TELF.pre_processing.Beaver: Fast matrix and tensor building tool#

Beaver is a matrix and tensor building tool.

Example#

Several examples for Beaver can be found here. Here we will show example usage for creating a Document-Words matrix. First let’s load the example dataset (example dataset can be found here):

import pandas as pd

df = pd.read_csv("../../data/sample.csv")
df.info()

Next, let’s build the vocabulary:

from TELF.pre_processing import Beaver

beaver = Beaver()
settings = {
   "dataset":df,
   "target_column":"clean_abstract",
   "min_df":10,
   "max_df":0.5,
}

vocabulary = beaver.get_vocabulary(**settings)

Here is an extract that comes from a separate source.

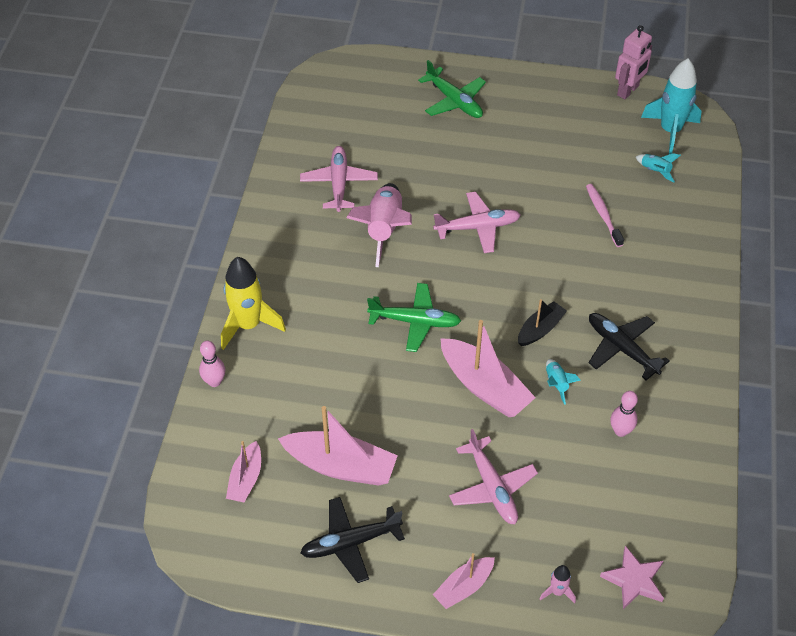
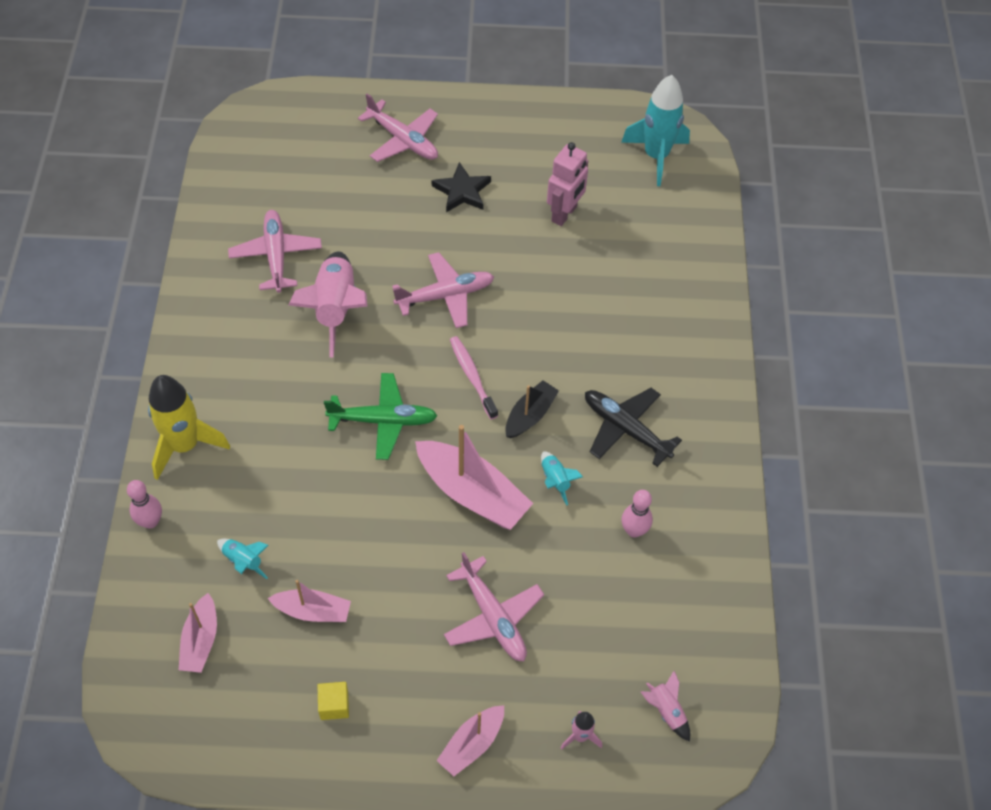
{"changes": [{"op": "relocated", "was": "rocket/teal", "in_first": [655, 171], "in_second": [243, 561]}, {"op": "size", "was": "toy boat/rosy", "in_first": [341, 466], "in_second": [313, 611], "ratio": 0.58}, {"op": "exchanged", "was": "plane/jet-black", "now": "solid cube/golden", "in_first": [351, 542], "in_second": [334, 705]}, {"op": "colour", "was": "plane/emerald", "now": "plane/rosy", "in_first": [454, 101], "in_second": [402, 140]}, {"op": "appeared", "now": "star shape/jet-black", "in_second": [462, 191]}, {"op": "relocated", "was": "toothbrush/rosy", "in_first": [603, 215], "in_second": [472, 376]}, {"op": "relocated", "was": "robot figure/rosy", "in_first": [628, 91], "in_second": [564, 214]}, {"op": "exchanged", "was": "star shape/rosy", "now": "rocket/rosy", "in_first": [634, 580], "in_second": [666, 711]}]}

Next we can build the matrix:

settings = {
   "dataset":df,
   "target_column":"clean_abstract",
   "options":{"min_df": 5, "max_df": 0.5, "vocabulary":vocabulary},
   "matrix_type":"tfidf",
   "highlighting":['aberration', 'ability', 'ablation', 'ablator', 'able'],
   "weights":2,
   "save_path":"./"
}

beaver.documents_words(**settings)

We cam then load the matrix:

import scipy.sparse as ss

# load the saved file which is in Sparse COO format
X_csr_sparse = ss.load_npz("documents_words.npz")

Available Functions#

Beaver.__init__([n_nodes, n_jobs])

Beaver.get_vocabulary(dataset[, ...])

Builds the vocabulary

Beaver.coauthor_tensor(dataset[, ...])

Create co-author tensor.

Beaver.cocitation_tensor(dataset[, ...])

Creates an Authors by Authors by Time tensor.

Beaver.participation_tensor(dataset[, ...])

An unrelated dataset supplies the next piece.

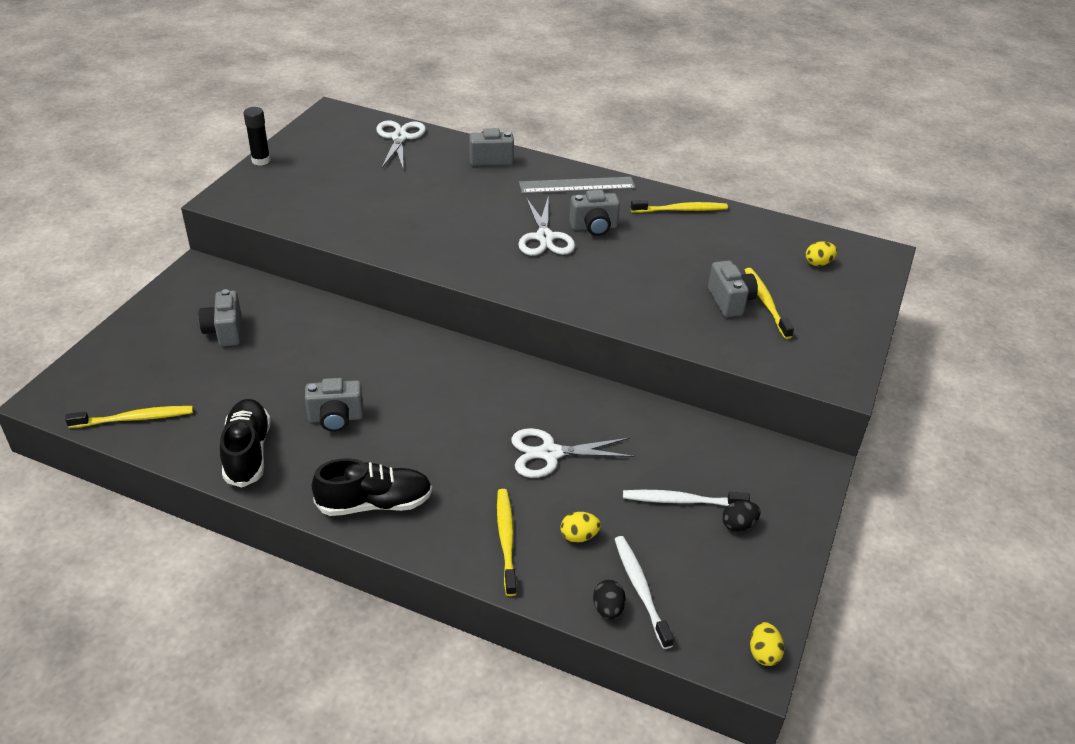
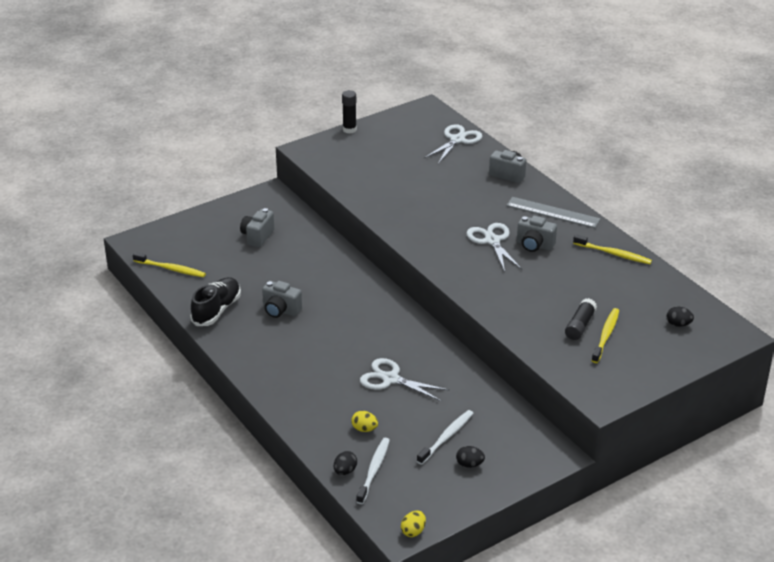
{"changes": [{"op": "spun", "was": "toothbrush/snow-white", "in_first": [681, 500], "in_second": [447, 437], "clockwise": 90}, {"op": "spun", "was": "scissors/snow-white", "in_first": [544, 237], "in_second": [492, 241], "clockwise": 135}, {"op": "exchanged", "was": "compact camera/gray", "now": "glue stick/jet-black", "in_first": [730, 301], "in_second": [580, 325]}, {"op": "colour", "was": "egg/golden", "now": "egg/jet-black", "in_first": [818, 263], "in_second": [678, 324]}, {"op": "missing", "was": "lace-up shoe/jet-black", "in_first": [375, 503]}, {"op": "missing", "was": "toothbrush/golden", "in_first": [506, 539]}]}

Creates a boolean Authors by Papers by Time tensor.

Beaver.citation_tensor(dataset[, ...])

Creates an Authors by Papers by Time tensor.

Beaver.cooccurrence_matrix(dataset[, ...])

Generates co-occurance and SPPMI matrix.

Beaver.documents_words(dataset[, ...])

Creates document-words matrix.

Beaver.something_words(dataset[, ...])

Creates a Something by Words matrix.

Beaver.something_words_time(dataset, vocabulary)

Creates a Something by Words by Time tensor.

Beaver.get_ngrams(dataset[, target_column, ...])

Generates n-grams from a column in a dataset

Module Contents#

© 2022. Triad National Security, LLC. All rights reserved. This program was produced under U.S. Government contract 89233218CNA000001 for Los Alamos National Laboratory (LANL), which is operated by Triad National Security, LLC for the U.S. Department of Energy/National Nuclear Security Administration. All rights in the program are reserved by Triad National Security, LLC, and the U.S. Department of Energy/National Nuclear Security Administration. The Government is granted for itself and others acting on its behalf a nonexclusive, paid-up, irrevocable worldwide license in this material to reproduce, prepare derivative works, distribute copies to the public, perform publicly and display publicly, and to permit others to do so.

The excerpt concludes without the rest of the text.